Raw data
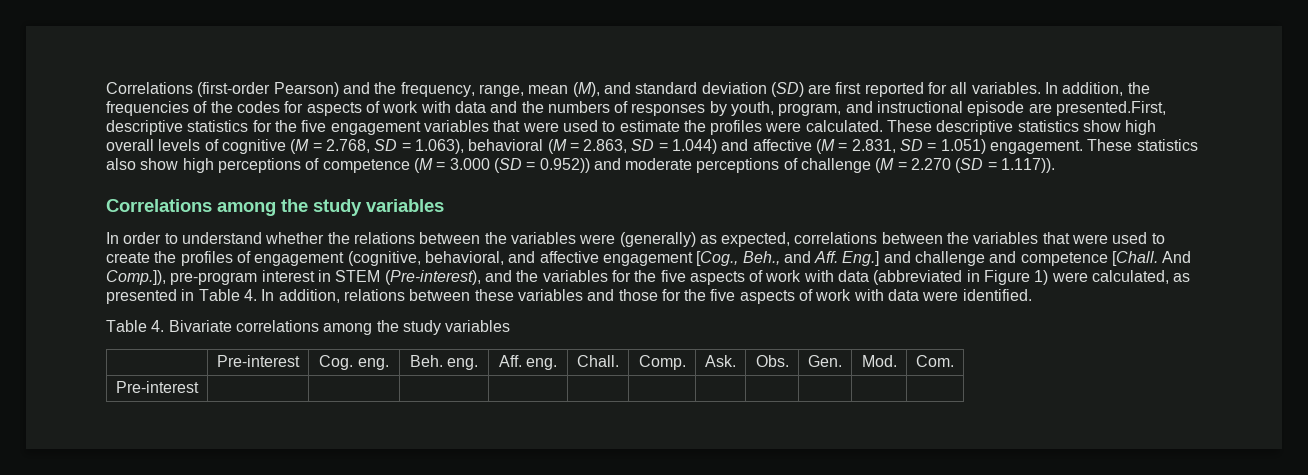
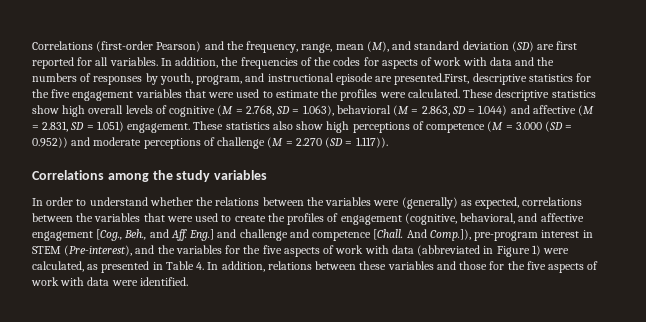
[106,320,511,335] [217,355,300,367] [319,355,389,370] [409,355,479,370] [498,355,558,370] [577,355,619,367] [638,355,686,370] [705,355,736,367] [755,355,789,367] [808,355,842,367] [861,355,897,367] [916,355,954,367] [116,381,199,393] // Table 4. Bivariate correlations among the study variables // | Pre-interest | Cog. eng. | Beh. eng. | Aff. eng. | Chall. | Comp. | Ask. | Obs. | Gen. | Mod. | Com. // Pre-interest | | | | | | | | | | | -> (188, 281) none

==

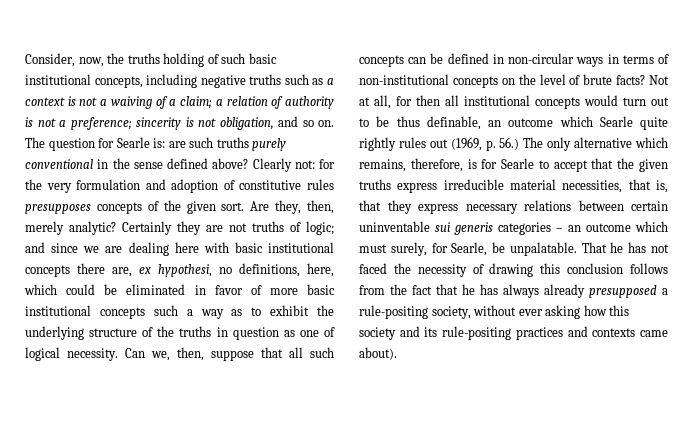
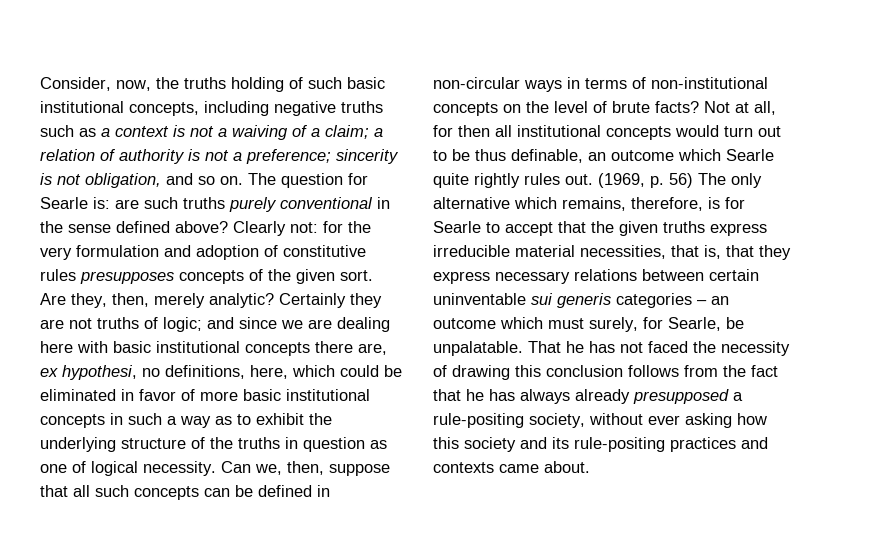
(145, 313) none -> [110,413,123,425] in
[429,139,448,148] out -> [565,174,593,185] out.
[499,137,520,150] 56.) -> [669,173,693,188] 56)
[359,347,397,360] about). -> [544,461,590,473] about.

Your task
From the data above, count the lines where "none" occurs and give that figure and nothing else.

Response to this task
2